Task brief:
Print the records again, character for character.
◆ ◆ ◆ ◆ ◆ ◆ ◆
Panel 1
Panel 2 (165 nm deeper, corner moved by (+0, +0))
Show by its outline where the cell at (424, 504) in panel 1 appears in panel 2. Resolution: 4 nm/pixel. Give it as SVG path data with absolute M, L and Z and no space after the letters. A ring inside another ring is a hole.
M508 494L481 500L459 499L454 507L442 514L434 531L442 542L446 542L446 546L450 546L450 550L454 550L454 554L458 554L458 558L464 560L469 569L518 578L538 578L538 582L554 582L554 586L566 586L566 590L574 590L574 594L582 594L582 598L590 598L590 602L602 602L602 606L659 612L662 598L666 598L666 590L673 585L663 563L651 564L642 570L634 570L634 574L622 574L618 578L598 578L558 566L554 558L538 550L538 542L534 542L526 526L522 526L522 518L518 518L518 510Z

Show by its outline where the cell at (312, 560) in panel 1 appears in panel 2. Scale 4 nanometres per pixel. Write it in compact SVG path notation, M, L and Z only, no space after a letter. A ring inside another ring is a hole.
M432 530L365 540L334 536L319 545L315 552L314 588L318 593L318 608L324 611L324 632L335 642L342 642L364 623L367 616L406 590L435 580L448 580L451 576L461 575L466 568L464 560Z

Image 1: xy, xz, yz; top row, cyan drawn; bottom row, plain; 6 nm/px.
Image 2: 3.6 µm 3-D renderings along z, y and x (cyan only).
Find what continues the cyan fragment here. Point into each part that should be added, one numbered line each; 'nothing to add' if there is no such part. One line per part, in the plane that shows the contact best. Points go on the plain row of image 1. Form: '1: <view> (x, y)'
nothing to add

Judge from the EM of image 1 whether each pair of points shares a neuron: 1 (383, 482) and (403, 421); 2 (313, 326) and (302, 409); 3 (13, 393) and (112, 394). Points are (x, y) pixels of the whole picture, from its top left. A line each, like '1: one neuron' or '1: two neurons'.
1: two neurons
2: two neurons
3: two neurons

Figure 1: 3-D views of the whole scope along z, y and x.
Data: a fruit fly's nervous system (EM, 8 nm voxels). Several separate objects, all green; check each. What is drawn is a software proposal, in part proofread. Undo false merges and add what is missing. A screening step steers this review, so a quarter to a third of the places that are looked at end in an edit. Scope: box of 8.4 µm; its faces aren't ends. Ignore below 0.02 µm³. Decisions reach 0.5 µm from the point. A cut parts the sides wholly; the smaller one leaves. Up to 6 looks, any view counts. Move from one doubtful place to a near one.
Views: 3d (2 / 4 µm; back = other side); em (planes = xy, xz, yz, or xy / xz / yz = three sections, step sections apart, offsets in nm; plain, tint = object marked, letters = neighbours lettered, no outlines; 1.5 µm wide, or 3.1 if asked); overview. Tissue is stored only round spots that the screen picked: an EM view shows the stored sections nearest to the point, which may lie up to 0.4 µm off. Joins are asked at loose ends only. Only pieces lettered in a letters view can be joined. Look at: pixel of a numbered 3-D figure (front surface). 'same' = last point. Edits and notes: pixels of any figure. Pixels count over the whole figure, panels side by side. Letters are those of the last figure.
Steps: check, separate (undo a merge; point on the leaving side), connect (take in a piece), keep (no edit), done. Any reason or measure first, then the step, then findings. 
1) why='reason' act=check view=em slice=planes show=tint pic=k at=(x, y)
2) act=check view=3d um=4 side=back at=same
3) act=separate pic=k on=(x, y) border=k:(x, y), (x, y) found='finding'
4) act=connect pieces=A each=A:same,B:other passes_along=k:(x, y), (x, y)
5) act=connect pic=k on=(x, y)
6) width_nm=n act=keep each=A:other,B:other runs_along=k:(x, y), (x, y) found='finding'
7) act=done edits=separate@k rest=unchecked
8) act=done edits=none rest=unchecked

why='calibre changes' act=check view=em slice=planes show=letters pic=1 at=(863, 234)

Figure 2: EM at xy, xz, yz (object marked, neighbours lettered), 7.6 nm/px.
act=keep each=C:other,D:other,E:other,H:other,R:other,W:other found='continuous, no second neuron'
◆ ◆ ◆ ◆ ◆ ◆ ◆
Task result:
Panel 1
Panel 2 (165 nm deeper, corner moved by (+0, +0))
Show by its outline where the cell at (424, 504) in panel 1 appears in panel 2. Resolution: 4 nm/pixel. Give it as SVG path data with absolute M, L and Z and no space after the letters. A ring inside another ring is a hole.
M508 494L481 500L459 499L454 507L442 514L434 531L442 542L446 542L446 546L450 546L450 550L454 550L454 554L458 554L458 558L464 560L469 569L518 578L538 578L538 582L554 582L554 586L566 586L566 590L574 590L574 594L582 594L582 598L590 598L590 602L602 602L602 606L659 612L662 598L666 598L666 590L673 585L663 563L651 564L642 570L634 570L634 574L622 574L618 578L598 578L558 566L554 558L538 550L538 542L534 542L526 526L522 526L522 518L518 518L518 510Z

Show by its outline where the cell at (312, 560) in panel 1 appears in panel 2. Scale 4 nanometres per pixel. Write it in compact SVG path notation, M, L and Z only, no space after a letter. A ring inside another ring is a hole.
M432 530L365 540L334 536L319 545L315 552L314 588L318 593L318 608L324 611L324 632L335 642L342 642L364 623L367 616L406 590L435 580L448 580L451 576L461 575L466 568L464 560Z

Image 1: xy, xz, yz; top row, cyan drawn; bottom row, plain; 6 nm/px.
Image 2: 3.6 µm 3-D renderings along z, y and x (cyan only).
Find what continues the cyan fragment here. Point into each part that should be added, one numbered line each; 'nothing to add' if there is no such part. One line per part, in the plane that shows the contact best. Points go on the plain row of image 1. Form: '1: <view> (x, y)'
nothing to add

Judge from the EM of image 1 whether each pair of points shares a neuron: 1 (383, 482) and (403, 421); 2 (313, 326) and (302, 409); 3 (13, 393) and (112, 394). Points are (x, y) pixels of the whole picture, from its top left. A line each, like '1: one neuron' or '1: two neurons'.
1: two neurons
2: two neurons
3: two neurons

Figure 1: 3-D views of the whole scope along z, y and x.
Data: a fruit fly's nervous system (EM, 8 nm voxels). Several separate objects, all green; check each. What is drawn is a software proposal, in part proofread. Undo false merges and add what is missing. A screening step steers this review, so a quarter to a third of the places that are looked at end in an edit. Scope: box of 8.4 µm; its faces aren't ends. Ignore below 0.02 µm³. Decisions reach 0.5 µm from the point. A cut parts the sides wholly; the smaller one leaves. Up to 6 looks, any view counts. Move from one doubtful place to a near one.
Views: 3d (2 / 4 µm; back = other side); em (planes = xy, xz, yz, or xy / xz / yz = three sections, step sections apart, offsets in nm; plain, tint = object marked, letters = neighbours lettered, no outlines; 1.5 µm wide, or 3.1 if asked); overview. Tissue is stored only round spots that the screen picked: an EM view shows the stored sections nearest to the point, which may lie up to 0.4 µm off. Joins are asked at loose ends only. Only pieces lettered in a letters view can be joined. Look at: pixel of a numbered 3-D figure (front surface). 'same' = last point. Edits and notes: pixels of any figure. Pixels count over the whole figure, panels side by side. Letters are those of the last figure.
Steps: check, separate (undo a merge; point on the leaving side), connect (take in a piece), keep (no edit), done. Any reason or measure first, then the step, then findings. 
1) why='reason' act=check view=em slice=planes show=tint pic=k at=(x, y)
2) act=check view=3d um=4 side=back at=same
3) act=separate pic=k on=(x, y) border=k:(x, y), (x, y) found='finding'
4) act=connect pieces=A each=A:same,B:other passes_along=k:(x, y), (x, y)
5) act=connect pic=k on=(x, y)
6) width_nm=n act=keep each=A:other,B:other runs_along=k:(x, y), (x, y) found='finding'
7) act=done edits=separate@k rest=unchecked
8) act=done edits=none rest=unchecked

why='calibre changes' act=check view=em slice=planes show=letters pic=1 at=(863, 234)

Figure 2: EM at xy, xz, yz (object marked, neighbours lettered), 7.6 nm/px.
act=keep each=C:other,D:other,E:other,H:other,R:other,W:other found='continuous, no second neuron'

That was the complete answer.